--- Сохранённые строки ---
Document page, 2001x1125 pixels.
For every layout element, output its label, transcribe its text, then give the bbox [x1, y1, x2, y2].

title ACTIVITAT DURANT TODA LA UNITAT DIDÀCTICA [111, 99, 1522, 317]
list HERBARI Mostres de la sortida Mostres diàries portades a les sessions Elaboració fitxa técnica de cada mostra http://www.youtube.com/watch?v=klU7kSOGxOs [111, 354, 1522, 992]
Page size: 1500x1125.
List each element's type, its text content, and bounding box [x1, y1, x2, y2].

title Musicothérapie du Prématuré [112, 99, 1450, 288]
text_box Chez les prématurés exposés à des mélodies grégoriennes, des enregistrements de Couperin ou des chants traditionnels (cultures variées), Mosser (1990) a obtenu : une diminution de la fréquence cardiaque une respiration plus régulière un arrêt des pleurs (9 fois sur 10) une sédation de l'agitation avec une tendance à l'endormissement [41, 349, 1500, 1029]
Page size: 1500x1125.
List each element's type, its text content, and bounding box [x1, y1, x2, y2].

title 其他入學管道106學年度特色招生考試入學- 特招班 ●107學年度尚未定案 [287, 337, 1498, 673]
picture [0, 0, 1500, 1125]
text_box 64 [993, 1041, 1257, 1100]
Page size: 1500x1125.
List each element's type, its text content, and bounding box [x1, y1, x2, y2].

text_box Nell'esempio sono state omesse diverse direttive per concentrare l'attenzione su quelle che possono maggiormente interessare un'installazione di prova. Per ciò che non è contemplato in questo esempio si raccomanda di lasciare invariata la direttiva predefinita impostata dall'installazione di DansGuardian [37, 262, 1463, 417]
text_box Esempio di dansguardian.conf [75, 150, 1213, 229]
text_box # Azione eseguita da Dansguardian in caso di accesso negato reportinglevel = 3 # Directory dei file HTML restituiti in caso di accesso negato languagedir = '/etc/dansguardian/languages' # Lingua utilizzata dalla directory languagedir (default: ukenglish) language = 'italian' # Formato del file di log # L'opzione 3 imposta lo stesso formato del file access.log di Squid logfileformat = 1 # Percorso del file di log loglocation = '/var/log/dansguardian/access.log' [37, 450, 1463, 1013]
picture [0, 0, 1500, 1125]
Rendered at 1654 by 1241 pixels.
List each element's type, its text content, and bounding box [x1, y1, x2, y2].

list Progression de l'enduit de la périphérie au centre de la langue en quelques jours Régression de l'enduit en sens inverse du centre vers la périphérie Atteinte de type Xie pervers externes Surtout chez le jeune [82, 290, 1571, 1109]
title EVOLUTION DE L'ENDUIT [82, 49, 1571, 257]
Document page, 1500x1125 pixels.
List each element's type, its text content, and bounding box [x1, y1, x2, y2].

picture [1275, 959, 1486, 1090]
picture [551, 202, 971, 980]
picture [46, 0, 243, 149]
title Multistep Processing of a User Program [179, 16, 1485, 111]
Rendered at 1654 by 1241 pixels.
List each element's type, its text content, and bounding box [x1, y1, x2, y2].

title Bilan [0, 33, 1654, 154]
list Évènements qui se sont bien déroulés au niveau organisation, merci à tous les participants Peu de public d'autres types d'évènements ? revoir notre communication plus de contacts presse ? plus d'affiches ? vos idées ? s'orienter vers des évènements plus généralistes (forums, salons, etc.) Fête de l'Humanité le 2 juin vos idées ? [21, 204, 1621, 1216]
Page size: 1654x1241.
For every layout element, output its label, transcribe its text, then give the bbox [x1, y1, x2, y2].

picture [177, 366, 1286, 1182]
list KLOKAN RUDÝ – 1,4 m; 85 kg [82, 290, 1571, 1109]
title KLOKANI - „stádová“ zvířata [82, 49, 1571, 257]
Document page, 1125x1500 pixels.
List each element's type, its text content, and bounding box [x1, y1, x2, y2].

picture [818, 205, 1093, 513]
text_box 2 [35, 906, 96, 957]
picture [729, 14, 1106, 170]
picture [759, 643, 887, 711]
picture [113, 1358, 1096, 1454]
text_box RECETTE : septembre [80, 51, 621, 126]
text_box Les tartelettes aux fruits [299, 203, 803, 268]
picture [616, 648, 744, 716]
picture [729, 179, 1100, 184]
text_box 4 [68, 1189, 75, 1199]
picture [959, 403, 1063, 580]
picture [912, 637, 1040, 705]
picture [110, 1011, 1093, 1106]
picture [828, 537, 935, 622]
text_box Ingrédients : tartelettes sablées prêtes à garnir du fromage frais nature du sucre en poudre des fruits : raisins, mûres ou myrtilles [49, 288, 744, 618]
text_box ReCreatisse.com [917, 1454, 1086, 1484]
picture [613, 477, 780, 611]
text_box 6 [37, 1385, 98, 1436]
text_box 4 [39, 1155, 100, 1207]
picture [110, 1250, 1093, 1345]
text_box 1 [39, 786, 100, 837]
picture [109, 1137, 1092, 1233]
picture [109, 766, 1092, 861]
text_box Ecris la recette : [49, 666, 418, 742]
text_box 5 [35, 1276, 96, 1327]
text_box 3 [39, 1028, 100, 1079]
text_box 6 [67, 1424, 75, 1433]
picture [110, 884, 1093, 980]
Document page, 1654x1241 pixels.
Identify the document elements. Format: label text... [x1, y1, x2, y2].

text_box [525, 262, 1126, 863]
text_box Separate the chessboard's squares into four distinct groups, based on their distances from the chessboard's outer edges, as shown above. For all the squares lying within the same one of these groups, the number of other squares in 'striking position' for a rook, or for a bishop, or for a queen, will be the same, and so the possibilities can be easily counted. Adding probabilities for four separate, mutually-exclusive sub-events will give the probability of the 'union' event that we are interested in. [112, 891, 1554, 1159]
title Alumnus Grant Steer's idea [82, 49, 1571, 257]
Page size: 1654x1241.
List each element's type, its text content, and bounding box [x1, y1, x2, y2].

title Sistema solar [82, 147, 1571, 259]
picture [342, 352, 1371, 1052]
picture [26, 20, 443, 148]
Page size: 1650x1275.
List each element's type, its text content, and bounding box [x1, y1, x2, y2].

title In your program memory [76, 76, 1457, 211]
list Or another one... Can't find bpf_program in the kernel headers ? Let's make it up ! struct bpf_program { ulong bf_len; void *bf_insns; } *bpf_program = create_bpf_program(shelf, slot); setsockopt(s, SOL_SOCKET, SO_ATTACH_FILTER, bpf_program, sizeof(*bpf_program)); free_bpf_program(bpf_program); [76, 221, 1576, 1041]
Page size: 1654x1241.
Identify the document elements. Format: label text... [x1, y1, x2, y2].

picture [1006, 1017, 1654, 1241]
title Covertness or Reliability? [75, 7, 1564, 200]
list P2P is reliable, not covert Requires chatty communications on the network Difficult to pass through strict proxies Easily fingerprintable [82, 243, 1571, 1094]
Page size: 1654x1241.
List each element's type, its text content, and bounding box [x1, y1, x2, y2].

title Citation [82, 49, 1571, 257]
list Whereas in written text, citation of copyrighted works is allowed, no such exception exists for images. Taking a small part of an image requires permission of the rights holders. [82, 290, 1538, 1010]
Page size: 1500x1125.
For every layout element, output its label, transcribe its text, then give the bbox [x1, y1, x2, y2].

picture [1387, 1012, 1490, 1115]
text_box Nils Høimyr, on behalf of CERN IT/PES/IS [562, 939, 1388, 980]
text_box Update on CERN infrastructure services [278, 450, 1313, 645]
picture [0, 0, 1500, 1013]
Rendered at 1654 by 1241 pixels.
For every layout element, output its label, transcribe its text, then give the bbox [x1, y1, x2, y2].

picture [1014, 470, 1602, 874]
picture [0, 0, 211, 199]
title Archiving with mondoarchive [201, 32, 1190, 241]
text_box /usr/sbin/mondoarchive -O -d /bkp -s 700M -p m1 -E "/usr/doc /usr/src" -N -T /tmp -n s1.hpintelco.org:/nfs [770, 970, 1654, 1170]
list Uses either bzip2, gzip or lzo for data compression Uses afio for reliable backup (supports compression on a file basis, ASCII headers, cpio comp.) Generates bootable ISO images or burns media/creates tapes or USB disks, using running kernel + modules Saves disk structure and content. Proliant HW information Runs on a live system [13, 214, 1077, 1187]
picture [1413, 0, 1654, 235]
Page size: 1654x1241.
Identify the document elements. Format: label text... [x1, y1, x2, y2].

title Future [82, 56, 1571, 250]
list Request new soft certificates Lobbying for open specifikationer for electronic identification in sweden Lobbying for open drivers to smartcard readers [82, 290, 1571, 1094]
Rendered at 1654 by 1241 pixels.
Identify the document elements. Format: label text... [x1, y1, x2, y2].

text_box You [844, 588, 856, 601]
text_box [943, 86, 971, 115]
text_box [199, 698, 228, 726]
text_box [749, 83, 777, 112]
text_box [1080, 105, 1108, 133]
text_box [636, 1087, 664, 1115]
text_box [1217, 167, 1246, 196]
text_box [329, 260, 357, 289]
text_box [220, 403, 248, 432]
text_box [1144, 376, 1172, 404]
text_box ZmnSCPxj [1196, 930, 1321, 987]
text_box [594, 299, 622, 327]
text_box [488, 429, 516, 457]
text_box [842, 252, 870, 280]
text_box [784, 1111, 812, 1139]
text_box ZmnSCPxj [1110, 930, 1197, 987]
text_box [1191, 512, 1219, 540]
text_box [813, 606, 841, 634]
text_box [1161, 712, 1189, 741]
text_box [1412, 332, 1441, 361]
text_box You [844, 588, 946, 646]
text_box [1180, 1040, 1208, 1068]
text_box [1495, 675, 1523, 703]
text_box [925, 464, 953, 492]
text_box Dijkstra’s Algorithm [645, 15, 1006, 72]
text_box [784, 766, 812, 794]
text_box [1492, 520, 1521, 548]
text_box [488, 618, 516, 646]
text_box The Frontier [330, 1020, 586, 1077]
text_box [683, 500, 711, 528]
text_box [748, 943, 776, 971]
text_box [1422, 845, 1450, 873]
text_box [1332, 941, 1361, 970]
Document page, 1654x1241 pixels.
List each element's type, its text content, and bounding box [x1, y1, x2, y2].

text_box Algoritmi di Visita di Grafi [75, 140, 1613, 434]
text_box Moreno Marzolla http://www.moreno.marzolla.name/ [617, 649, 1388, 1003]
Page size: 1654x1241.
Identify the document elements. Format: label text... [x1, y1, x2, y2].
---
◆ **Что нужно сделать**
Оформите в виде таблицы Markdown строки листинга от строки, содержащей «Document page, 1125x1500 pixels.», до строки, содержащей «picture [113, 1358, 1096, 1454]», включая обе. Пустые строки пропустите, в столбце «№» поставьте порядковый номер, а в столбце «Строка» приведите саму строку.

◆ **Результат задания**
| № | Строка |
|---|---|
| 1 | Document page, 1125x1500 pixels. |
| 2 | List each element's type, its text content, and bounding box [x1, y1, x2, y2]. |
| 3 | picture [818, 205, 1093, 513] |
| 4 | text_box 2 [35, 906, 96, 957] |
| 5 | picture [729, 14, 1106, 170] |
| 6 | picture [759, 643, 887, 711] |
| 7 | picture [113, 1358, 1096, 1454] |